Nicholas Cage konnte mit dem Saufen nicht aufhören, weil er zugrunde gehen wollte, Spurlock muss weiterfressen, weil er die Welt retten beziehungsweise seine amerikanischen Mitbürger vor dem lebensbedrohlichen Einfluss der Fast-Food-Industrie schützen will. Er betrachtet die Restaurantkette McDonald’s mit ihren weltweit 30000 Filialen als manifest gewordenen spätkapitalistischen Verblendungszusammenhang und die Aktionäre des Konzerns als skrupellose Drogendealer. Ihr entscheidender Wettbewerbsvorteil ist die von der Washingtoner Ernährungslobby verteidigte Legalität, ihre wirksamste Waffe aber ist Werbung ("The meal is the deal!", "Are you Mac enough?"). 12 Milliarden Dollar jährlich gibt McDonald’s dafür aus und weist gleichzeitig die Verantwortung für die beständig zunehmende Fettleibigkeit seiner Kunden von sich.

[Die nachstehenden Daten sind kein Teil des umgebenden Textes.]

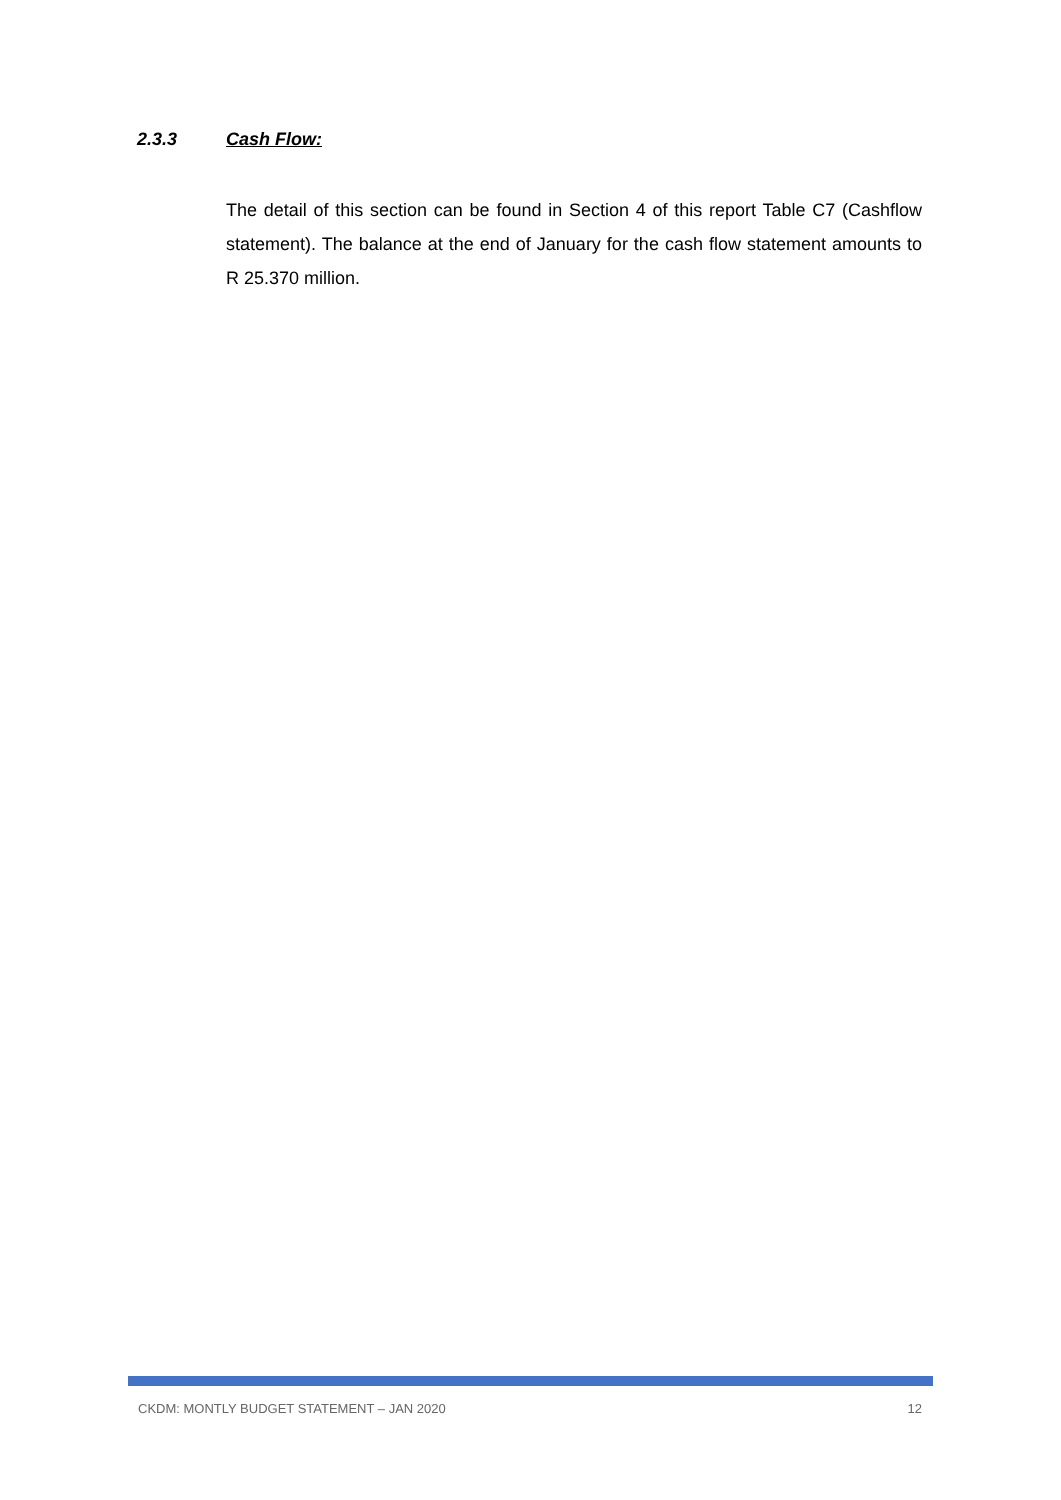2.3.3 Cash Flow:
The detail of this section can be found in Section 4 of this report Table C7 (Cashflow statement). The balance at the end of January for the cash flow statement amounts to R 25.370 million.
CKDM: MONTLY BUDGET STATEMENT – JAN 2020 12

Spurlock wählt als filmische Strategie eine aggressive Gegenpropaganda. Er bombardiert sein Publikum mit ekelerregenden Bildern (frittierte Schulspeisung) und schaurigen Fakten (die Kosten für Diabetes-Behandlungen in den USA haben sich zwischen 1997 und 2002 verdoppelt), er blendet Statistiken und Kampfparolen ein, zur Begrüßung schreit er uns entgegen: "Amerika ist die fetteste Nation auf Erden, herzlichen Glückwunsch!" Aufgehellt wird die Chronik seines Martyriums durch sarkastische Filmmusik und kleine Interviews mit Fresssüchtigen. Spurlock, der bisher hauptsächlich Werbespots und Musikvideos sowie eine Reality-Show produziert hat, kombiniert die plakative Michael-Moore-Version der Amerikakritik mit der handfesten, radikalen Günther-Wallraff-Methode: Der Erzähler wird zum Objekt seiner Erzählung und seine persönliche Erfahrung zum entscheidenden Beweismittel.

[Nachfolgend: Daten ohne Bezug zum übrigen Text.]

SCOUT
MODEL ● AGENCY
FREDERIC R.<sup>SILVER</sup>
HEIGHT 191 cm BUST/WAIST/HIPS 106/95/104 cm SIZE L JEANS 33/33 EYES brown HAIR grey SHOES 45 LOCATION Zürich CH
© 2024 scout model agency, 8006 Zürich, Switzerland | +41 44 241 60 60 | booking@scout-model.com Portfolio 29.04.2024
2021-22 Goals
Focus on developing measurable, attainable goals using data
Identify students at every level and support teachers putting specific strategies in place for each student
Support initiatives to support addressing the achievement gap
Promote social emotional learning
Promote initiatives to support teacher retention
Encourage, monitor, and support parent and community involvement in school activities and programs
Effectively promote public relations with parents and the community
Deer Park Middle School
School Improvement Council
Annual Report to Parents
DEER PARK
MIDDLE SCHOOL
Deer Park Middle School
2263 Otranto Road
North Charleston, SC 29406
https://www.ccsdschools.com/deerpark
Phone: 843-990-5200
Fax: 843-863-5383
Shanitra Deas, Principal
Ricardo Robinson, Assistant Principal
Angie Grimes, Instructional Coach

Wenn man das ermüdend Agitatorische dieses Films beiseite lässt, dann leistet er etwas ganz Entscheidendes: Er ruft uns ins Bewusstsein, wie eingeschränkt unsere Freiheit ist, zwischen gut und böse zu wählen. Der Wunsch nach dem Burger, der uns krank macht, gehört ja zu jenen repressiven Bedürfnissen, die Herbert Marcuse 1964 als systemstabilisierend beschrieben hat: "Ihre Befriedigung mag für das Individuum höchst erfreulich sein, aber dieses Glück dient dazu, die Fähigkeit zu hemmen, die Krankheit des Ganzen zu erkennen. Das Ergebnis ist dann Euphorie im Unglück." Spurlock erfährt diese Euphorie an sich selbst, wenn er die furchtbaren Kopfschmerzen, die er durch seine Fett-Diät bekommt, mit noch mehr Fast Food bekämpft.

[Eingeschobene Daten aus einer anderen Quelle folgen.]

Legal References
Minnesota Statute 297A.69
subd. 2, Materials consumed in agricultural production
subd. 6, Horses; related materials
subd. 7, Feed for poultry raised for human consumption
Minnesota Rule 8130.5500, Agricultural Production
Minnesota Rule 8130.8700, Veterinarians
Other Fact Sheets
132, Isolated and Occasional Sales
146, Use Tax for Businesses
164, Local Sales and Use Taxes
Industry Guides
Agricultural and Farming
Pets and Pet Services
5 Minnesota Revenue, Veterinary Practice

Leider vergisst Spurlock zu zeigen, wie die Bewusstwerdung eines repressiven Bedürfnisses (übermäßiges Fressen) fast zwangsläufig zur Entwicklung eines neuen repressiven Bedürfnisses (Schlankheitswahn) führt, wie leicht eine Sucht durch eine andere ersetzbar ist. Er geißelt den entmündigenden Einfluss der Konzerne unter den Bedingungen der fortgeschrittenen Industriegesellschaft, aber wie das durchagitierte Individuum nun seine "wahren Bedürfnisse" (Marcuse) von den "falschen" unterscheiden kann, wird nicht verraten. Die öden Salate von Spurlocks Freundin, einer Hardcore-Veganerin, möchte man jedenfalls auch nicht ständig essen.